Linkin Park’s albums over time as the corpus selection

For my corpus, I was thinking of selecting different albums from Linkin Park on Spotify. I feel like this would make a very interesting corpus as the band has made a lot of very large changes over the years. Their early albums were very raw, producing a lot of music in the nu metal genre. The type of music they put out later on was much softer, which is something critics and some types of fans did not always like. I would like to identify the differences between these early and late albums.

If possible, I’d also like to compare the band’s music to some of the band’s side projects as well, like Chester Bennington’s Grey Daze and Dead By Sunrise bands and Mike Shinoda’s Fort Minor songs along with his new solo career that he started after Chester committed suicide.

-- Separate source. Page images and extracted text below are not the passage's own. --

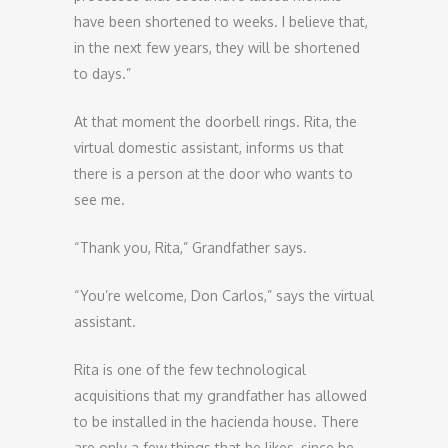
have been shortened to weeks. I believe that,
in the next few years, they will be shortened
to days.”
At that moment the doorbell rings. Rita, the
virtual domestic assistant, informs us that
there is a person at the door who wants to
see me.
“Thank you, Rita,” Grandfather says.
“You’re welcome, Don Carlos,” says the virtual
assistant.
Rita is one of the few technological
acquisitions that my grandfather has allowed
to be installed in the hacienda house. There
are only a few things that he likes, since he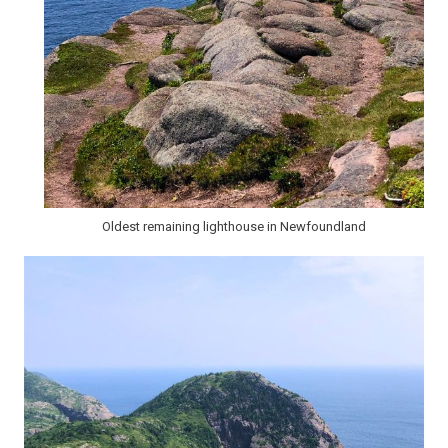
Oldest remaining lighthouse in Newfoundland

A special album that I am very interested in is the Reanimation album. This is one of the top 5 best-selling remix albums, even to this day. Of course, as this only contains remixes, there should be a lot of visible differences to the rest of the band’s work.

I feel like comparing all these songs would give a decent picture of how the band and its members changed over time. There are some limitations to this corpus, as the band used to have a different lead singer, Mark Wakefield, but they never released an official album back then. Next to that, the group has released many “Underground” albums, which are not on Spotify. These would have been very interesting to include in the corpus as well, to see if there are visible differences between the officially released albums and the albums that did not receive the same type of polishing.

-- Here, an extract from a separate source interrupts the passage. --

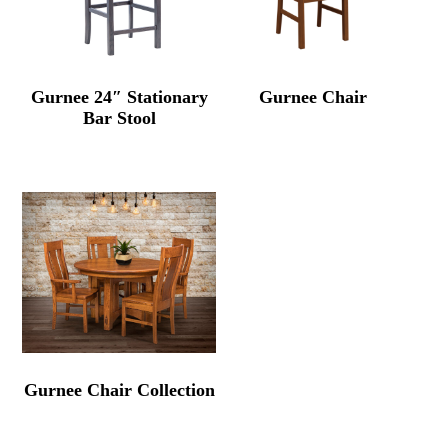
Gurnee 24″ Stationary
Gurnee Chair
Bar Stool
Gurnee Chair Collection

Album popularity dips but picks up to original heights


The following plot shows the popularity of tracks from the main albums of the band Linkin Park. Data points on the chart can be hovered to get specific information (track name, the album it belongs to and its popularity).

To give a clear image of the band’s popularity, the plot only relies on tracks from main albums. It therefore excludes remix albums and albums made after Chester Bennington’s death. The plot shows a trend that starts off downward sloping, with an all-time low in 2010. After this lowpoint though, it climbs back up to early 2000-levels.

Tracks get more well-defined pitch classes over time


This plot shows the chromagrams from two of Linkin Park’s most popular songs, one from their first album and one from their last album. The song on the left is In the End, and the song on the right is One More Light.

The first song changes a lot over the course of its duration. It has many instruments: piano, guitar, drums, electric instruments and there seems to be some electric crackling noises added too. On top of all of that, it has both Chester Bennington singing loudly, mixed with Mike Shinoda rapping. This leads to a very mixed chromagram where, even though the main notes are clearly visible, there is a lot of spread to other notes.

One More Light takes a very different approach. It has very well-defined chroma’s with barely any spread to other pitch classes. From the chromagram it can be seen that Chester sings on-key very well. The song is much more emotional, and less rock-like than In the End. It does not nearly contain as many instruments, or as much diversity. This displays a large difference between the two songs and their respective albums.